Guatemalan Migrant Mother: ‘I was responsible for 8 children’

My name is Margarita. I left Guatemala in 1989, six years after my brother disappeared.  The 1980s were a bad time in my country because of the civil war and political terror campaign. Our government’s armed forces were kidnapping and torturing people, and thousands of Guatemalans had gone missing. 

My family tried to get answers from the GAM Group (Grupo de Apoyo Mutuo), a human rights organization helping families find their missing relatives. But the group gave us no reason why my brother became a victim of the government and one of the thousands of citizens who had disappeared, known as “los desaparecidos.”

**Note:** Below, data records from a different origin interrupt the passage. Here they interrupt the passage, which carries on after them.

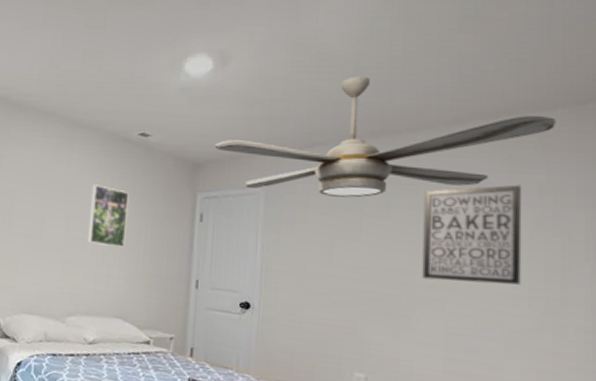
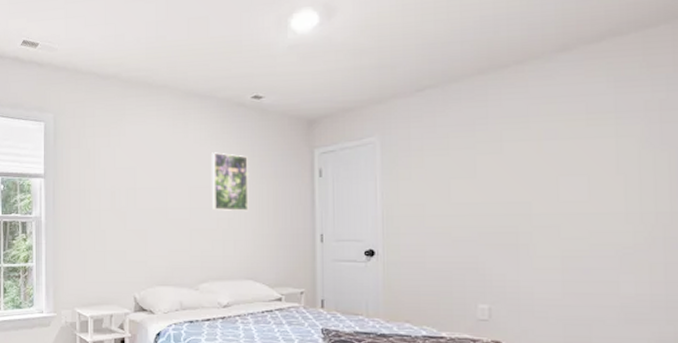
ceiling fan: present [214,76,556,198] -> none [327,13,659,139]
wall art: present [422,184,523,285] -> none [535,105,632,207]

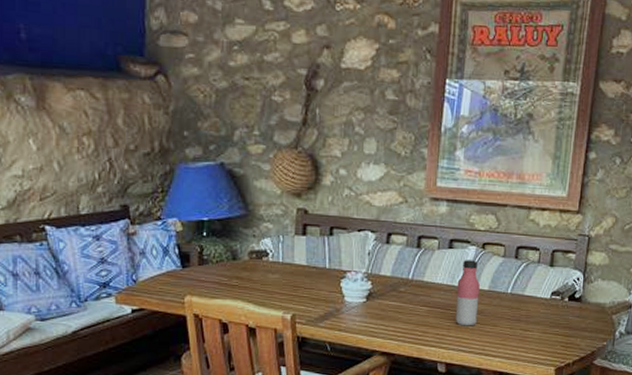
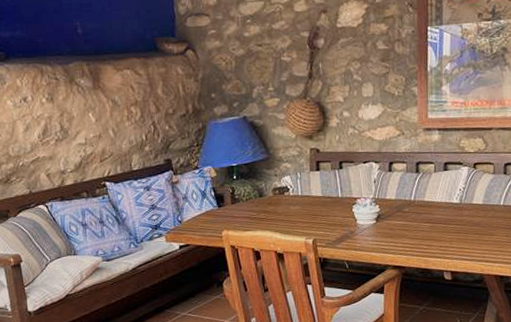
water bottle: present [455,260,480,326] -> none [454,179,476,238]

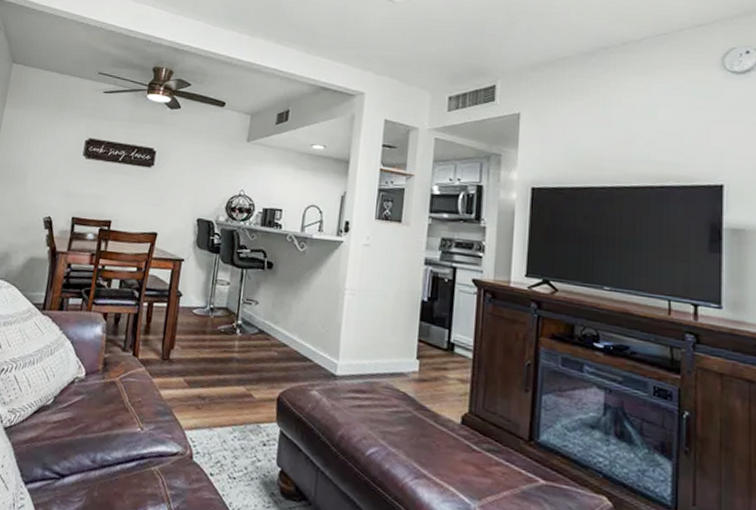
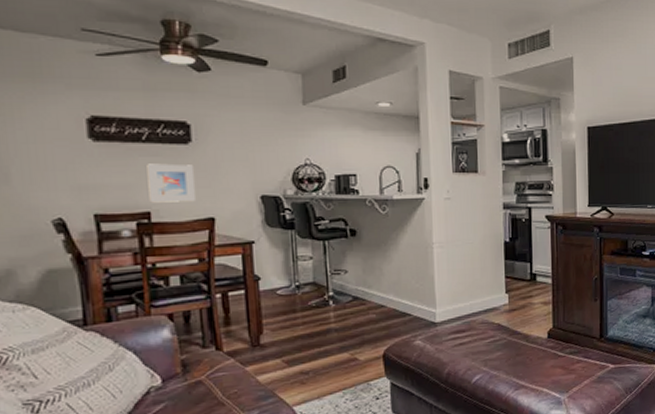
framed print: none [113,180,150,217] -> present [147,163,195,203]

I had five children of my own, but I was also taking care of my three nephews who were left behind when my brother disappeared. After a few years, their mother started a new relationship and I did not feel comfortable with my nephews’ stepfather. In the end, I took in my three nephews and was responsible eight children—six boys and two girls. 

When I moved to America, I had to leave one daughter and two sons with their father, and one nephew with my mother (his grandmother).  So, I took one daughter, one son, and two of my nephews with me to the U.S.  We came to Texas to live with my sister, who was already living in America for over five years. She had encouraged me to leave home because she felt I’d have a chance for a better life here in America, and I could get a good job that paid much more than I was making in Guatemala. 

At first my three children that I left with their father wouldn’t talk to me because they felt I’d favored my nephews over them because I left them behind in Guatemala and took two of my brother’s three sons to America. Eventually, they came around and understood it was a hard decision for me as well. Later, I was able to send for them, but not all of them wanted to come to America because they had started to build their lives back home.

It has now been over 30 years and I have no regrets about leaving home and coming to America. I was able to find work and send money back to help my family get ahead. My only regret is that my brother was never found after all these years.